Für Tiefeninteressierte:
1) Eine nachweisbare Entsprechung findet diese Denkmechanik in der Quantenphysik, die die Gleichzeitigkeit auch einander widersprüchliche Zustände voraussetzt bis exakt zu dem Moment,
an dem der Zustand beobachtet (= wahr-genommen) wird. Prominent ist dies bekannt u.a. als Gedankenexperiment "Schrödingers Katze"*.
2) Ausgehend von der Tatsache, dass jeder Gegenstand, jedes Lebewesen und jede physisch wahrnehmbare Existenz (sprich die "Realität")
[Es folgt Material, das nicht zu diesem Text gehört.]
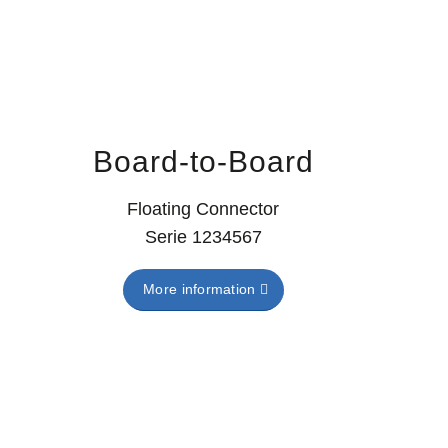
Board-to-Board
Floating Connector
Serie 1234567
More information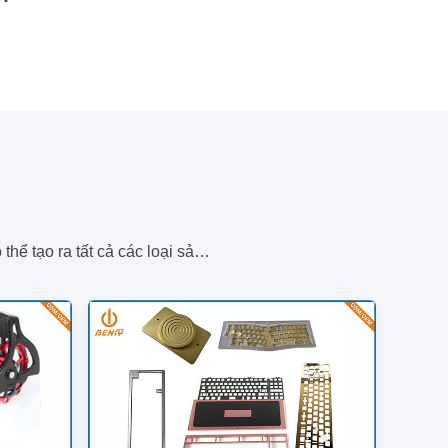
Dịch vụ của chúng tôi bao gồm tất cả các ngành công nghiệp và tiếp cận tất cả các nơi trên thế giới.Chúng tôi có thể tạo ra tất cả các loại sản phẩm cho bạn theo thiết kế của bạn.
aus 99,999999999 % masseleerem Vakuum (Raum zwischen allen atomaren Teilchen) besteht, geht die Forschung davon aus, dass dieser Raum mit Informationen und
Energien als masse- und zeitlose Virtualität gefüllt ist, wartend darauf, in die "Realität" geschaltet zu werden durch Beobachtung und Bedeutungsgebung.
Diese findet statt durch Bewusstsein, unbewusst durch Identifikation via Gefühle**.
Durch die Sinn- und Bedeutungsgebung kollabieren die Möglichkeiten aus dem Rauschen der Virtualität (Plenum) zu einer Entität (etwas, das ein Sein hat) auf eine
messbare Kraftübertragung und wird = Realität.